29.8.15

Les partisans et les livres (7) : désuétude du vocabulaire



"Une fois sa tâche terminée, il resta près de la fenêtre sans bouger. Je craignais qu'il se tourne vers moi pour chercher à savoir où j'avais été depuis que je les avais laissés sur le quai de la gare.
Mais il ne dit rien, perdu dans ses pensées. Mon angoisse devenait si oppressante que je lui demandai :
"Où étiez-vous, papa ?
- Pourquoi demandes-tu cela ?
- Je suis curieux de la savoir."
Il se mordit les lèvres :
"Pourquoi emploies-tu le mot "curieux" ? Ne sais-tu donc pas qu'il est désuet ?
- Que dire alors, papa ?
- Ce qui te vient à l'esprit mais pas cet adjectif."

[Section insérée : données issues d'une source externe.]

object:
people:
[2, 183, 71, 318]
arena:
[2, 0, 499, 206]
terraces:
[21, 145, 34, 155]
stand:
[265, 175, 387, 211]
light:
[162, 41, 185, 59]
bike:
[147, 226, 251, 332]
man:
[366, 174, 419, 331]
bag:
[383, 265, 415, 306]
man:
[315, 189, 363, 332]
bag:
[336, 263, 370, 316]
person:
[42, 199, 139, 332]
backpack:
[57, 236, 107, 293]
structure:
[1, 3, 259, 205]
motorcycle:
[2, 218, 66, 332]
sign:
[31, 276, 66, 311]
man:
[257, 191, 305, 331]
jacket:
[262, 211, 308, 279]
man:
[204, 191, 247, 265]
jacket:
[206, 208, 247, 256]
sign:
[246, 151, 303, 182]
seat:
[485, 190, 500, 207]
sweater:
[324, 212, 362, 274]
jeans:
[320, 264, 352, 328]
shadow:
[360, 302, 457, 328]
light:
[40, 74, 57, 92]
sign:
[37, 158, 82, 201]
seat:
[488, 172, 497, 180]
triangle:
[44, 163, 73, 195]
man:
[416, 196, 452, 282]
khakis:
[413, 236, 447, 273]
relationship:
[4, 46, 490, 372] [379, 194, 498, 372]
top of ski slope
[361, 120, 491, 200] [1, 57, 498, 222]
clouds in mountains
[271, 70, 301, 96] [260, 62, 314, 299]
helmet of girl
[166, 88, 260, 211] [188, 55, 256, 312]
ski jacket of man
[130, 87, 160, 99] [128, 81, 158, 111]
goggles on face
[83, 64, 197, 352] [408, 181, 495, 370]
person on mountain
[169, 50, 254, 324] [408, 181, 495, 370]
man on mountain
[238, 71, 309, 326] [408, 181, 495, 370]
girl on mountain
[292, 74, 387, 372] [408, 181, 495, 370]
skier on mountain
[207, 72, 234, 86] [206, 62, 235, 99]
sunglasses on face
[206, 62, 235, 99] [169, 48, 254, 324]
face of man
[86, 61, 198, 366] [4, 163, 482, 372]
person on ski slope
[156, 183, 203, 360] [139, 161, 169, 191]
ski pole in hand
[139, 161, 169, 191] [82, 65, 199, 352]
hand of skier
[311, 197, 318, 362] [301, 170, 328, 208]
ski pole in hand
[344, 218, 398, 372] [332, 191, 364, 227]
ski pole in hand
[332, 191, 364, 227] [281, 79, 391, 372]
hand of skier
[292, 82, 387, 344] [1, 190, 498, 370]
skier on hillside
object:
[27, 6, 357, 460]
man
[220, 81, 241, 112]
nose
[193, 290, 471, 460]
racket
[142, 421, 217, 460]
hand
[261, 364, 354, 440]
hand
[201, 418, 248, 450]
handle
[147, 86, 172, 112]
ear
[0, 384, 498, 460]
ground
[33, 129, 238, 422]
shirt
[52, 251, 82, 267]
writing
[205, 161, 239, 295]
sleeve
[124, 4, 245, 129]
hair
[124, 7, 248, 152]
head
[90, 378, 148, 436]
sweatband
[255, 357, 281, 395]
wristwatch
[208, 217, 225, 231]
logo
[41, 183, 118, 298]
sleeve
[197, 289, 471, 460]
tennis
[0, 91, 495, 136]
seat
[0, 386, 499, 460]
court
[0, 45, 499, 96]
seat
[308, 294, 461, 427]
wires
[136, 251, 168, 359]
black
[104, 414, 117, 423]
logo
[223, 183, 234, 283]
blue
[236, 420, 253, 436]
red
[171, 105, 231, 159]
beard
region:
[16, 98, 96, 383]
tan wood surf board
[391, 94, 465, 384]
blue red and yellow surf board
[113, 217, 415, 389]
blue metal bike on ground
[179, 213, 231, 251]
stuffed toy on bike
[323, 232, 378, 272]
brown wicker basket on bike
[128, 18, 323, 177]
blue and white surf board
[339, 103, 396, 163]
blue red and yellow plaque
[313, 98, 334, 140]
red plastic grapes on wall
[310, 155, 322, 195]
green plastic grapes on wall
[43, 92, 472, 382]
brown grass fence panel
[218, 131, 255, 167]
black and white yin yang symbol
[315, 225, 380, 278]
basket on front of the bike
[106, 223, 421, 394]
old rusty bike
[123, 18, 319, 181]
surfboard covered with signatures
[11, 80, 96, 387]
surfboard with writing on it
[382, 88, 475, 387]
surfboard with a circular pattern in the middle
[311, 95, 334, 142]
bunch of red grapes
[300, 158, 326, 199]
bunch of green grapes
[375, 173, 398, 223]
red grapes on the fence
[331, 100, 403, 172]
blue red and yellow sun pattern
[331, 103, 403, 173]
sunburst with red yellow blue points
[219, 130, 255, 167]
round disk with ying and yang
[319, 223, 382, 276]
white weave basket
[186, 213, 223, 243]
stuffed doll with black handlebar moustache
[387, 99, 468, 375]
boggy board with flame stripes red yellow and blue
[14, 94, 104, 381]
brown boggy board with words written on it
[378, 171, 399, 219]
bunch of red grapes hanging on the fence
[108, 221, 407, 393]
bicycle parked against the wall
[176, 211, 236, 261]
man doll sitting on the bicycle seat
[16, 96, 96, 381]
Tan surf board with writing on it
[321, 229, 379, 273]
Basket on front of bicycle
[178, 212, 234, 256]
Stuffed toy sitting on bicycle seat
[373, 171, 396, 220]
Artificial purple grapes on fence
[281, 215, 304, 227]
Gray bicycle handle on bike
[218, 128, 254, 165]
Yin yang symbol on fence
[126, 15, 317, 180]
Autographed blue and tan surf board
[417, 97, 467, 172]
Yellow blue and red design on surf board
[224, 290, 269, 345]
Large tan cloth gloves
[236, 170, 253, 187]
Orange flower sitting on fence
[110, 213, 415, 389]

Cette remarque me laissait perplexe. Il y avait donc des mots qu'il était interdit d'employer ? Di un mot pouvait nous aider à comprendre quelque chose, pourquoi s'en priver ?
Mais la remarque sibylline de mon père, qui semblait soudain très malheureux, m'avait fait taire. Je m'assis sur un fauteuil et mes yeux se fermèrent."